Making goods in California isn’t cheap or easy, said DiCaro of the manufacturers association. He cited industrial power rates that are 55 percent higher than the U.S. average and workers compensation premiums that are among the nation’s highest. Getting clearance to expand or open factories can take too much time and money for many companies, DiCaro said.

California has focused more on wooing high-tech, defense and aerospace companies rather than old-style manufacturers, said Maryann Keller, an auto industry consultant who has served as a director at Dollar Thrifty Automotive Group Inc. and Lithia Motors Inc.

Musk, with a product that is part heavy equipment and part high-tech, has a foot in each camp.

“These days California has its centers of excellence that have nothing to do with the automotive industry,” Keller said.

Musk has cited lengthy approval processes as the main reason Tesla is considering other states for its gigafactory. He has said more recently that California is also a candidate.

Gavin Newsom, California’s lieutenant governor, said Tesla’s success is consistent with the state’s values and brand.

“For Tesla, it makes perfect sense to invest in this state and for this state to invest in their success,” he said, adding that the state is evaluating rules that may inhibit manufacturing.

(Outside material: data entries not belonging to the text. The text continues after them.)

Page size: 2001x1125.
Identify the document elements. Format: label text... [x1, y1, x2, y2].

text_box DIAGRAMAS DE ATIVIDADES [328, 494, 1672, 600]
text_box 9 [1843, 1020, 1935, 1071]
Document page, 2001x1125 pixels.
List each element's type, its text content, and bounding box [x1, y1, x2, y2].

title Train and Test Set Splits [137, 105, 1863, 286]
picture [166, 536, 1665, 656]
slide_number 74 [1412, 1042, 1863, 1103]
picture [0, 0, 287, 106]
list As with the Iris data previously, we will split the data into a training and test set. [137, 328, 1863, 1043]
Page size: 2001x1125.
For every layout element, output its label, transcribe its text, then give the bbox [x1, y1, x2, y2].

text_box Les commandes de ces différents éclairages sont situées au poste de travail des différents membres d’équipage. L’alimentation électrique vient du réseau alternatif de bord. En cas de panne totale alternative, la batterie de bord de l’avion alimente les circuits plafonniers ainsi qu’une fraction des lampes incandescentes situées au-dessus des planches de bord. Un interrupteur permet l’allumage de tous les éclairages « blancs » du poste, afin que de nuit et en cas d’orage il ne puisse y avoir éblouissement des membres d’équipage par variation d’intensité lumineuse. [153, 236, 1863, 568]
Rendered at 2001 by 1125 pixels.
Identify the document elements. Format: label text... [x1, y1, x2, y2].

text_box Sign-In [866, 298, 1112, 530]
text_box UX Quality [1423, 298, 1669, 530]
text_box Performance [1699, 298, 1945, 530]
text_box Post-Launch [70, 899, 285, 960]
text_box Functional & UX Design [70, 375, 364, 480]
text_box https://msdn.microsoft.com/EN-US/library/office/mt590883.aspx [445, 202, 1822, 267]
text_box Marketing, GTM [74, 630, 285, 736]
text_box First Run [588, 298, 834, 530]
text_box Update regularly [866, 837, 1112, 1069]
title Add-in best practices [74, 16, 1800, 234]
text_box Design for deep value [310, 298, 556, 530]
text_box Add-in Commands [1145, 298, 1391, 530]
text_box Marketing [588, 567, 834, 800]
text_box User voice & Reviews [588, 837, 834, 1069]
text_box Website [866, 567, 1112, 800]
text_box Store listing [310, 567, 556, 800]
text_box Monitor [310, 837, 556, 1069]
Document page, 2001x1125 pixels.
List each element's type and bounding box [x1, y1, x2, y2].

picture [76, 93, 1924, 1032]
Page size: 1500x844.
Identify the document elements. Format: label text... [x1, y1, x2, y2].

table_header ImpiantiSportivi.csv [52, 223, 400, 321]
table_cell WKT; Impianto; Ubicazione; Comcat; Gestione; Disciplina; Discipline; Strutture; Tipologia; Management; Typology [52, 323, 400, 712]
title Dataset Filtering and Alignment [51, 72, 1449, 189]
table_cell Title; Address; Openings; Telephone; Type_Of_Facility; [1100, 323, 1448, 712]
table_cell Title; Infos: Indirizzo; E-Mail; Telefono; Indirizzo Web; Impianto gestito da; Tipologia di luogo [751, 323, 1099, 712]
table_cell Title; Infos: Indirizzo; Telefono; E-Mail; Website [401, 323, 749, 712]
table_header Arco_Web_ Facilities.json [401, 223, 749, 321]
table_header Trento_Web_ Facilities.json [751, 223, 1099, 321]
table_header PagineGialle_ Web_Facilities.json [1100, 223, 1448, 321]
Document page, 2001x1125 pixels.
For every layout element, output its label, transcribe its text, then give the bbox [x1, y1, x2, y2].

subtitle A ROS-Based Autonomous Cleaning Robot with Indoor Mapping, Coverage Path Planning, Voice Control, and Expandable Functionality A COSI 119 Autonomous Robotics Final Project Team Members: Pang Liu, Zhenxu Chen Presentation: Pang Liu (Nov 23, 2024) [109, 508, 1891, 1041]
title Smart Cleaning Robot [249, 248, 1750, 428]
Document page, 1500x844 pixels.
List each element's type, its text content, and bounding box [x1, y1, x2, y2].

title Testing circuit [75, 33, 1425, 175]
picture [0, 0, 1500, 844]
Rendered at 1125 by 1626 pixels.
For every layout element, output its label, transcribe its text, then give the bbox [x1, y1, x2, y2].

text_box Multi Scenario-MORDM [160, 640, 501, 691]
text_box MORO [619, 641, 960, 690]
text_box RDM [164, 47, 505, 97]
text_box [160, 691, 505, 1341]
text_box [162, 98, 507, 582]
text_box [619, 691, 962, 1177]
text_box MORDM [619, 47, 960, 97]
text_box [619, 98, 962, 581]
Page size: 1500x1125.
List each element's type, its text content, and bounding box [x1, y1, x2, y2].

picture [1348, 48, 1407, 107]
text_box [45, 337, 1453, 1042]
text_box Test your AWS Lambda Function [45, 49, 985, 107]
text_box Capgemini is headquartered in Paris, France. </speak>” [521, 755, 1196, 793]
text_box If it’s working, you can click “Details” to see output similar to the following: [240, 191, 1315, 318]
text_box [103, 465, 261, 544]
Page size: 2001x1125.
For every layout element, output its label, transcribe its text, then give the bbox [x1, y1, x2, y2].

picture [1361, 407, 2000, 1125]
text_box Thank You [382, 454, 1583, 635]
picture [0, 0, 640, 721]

Late last year, Gov. Jerry Brown announced new tax credits the state can use to persuade companies to add or keep jobs, as well as tax breaks on the purchase of new equipment.

Tesla, the only publicly listed company making cars in the Golden State, also is planning to hire workers for a former Chrysler parts distribution site it is retooling in Lathrop, an hour east of Fremont, Sproule said. He declined to elaborate on what work Tesla will do there.

Tesla, with headquarters in Palo Alto, also has a design studio in suburban Los Angeles.